**What you will do**
Count the lines in the listing below that contain the word "series", matching upper and lower case exactly. Give only the number.

Dataset excerpts:
--------------------

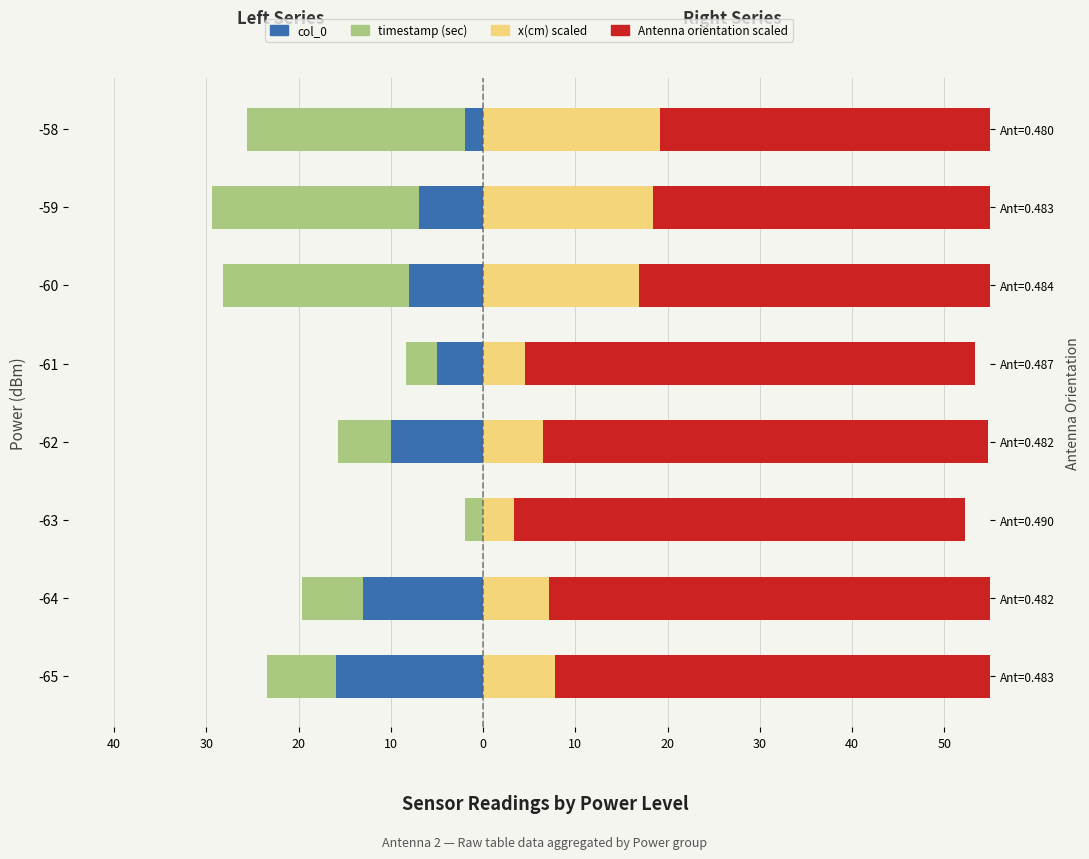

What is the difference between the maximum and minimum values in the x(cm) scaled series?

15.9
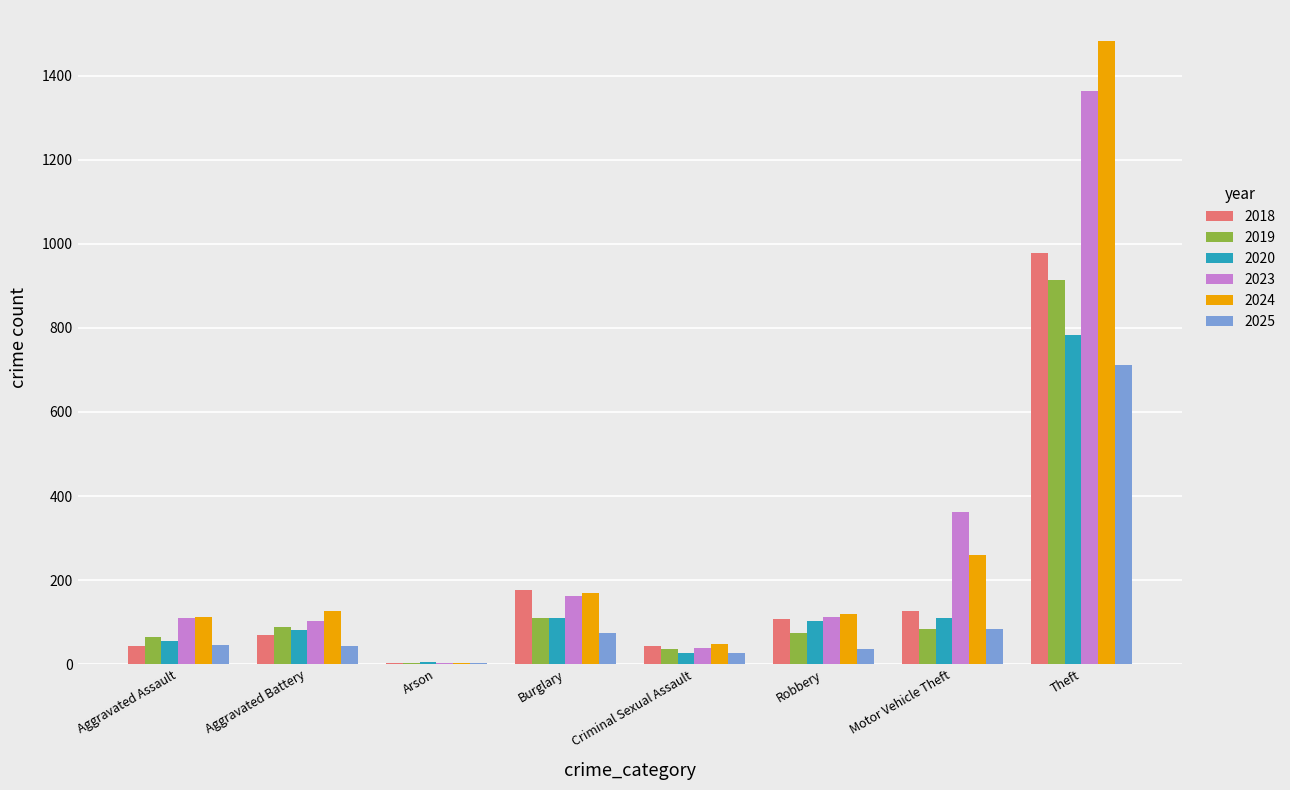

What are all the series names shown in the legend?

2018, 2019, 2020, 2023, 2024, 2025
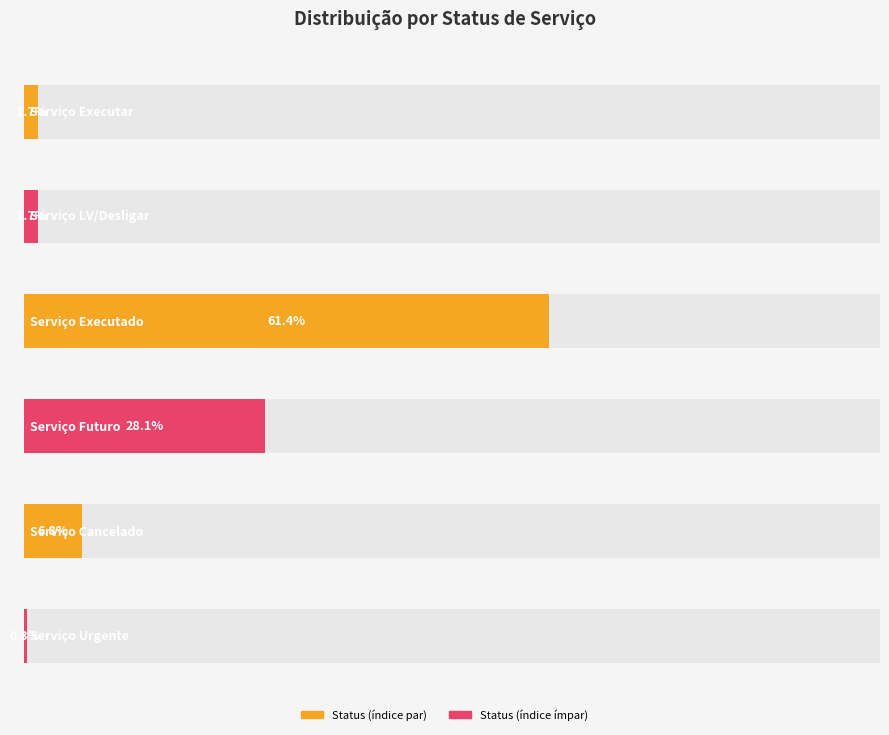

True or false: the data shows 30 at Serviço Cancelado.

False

--------------------

**Task solution**
2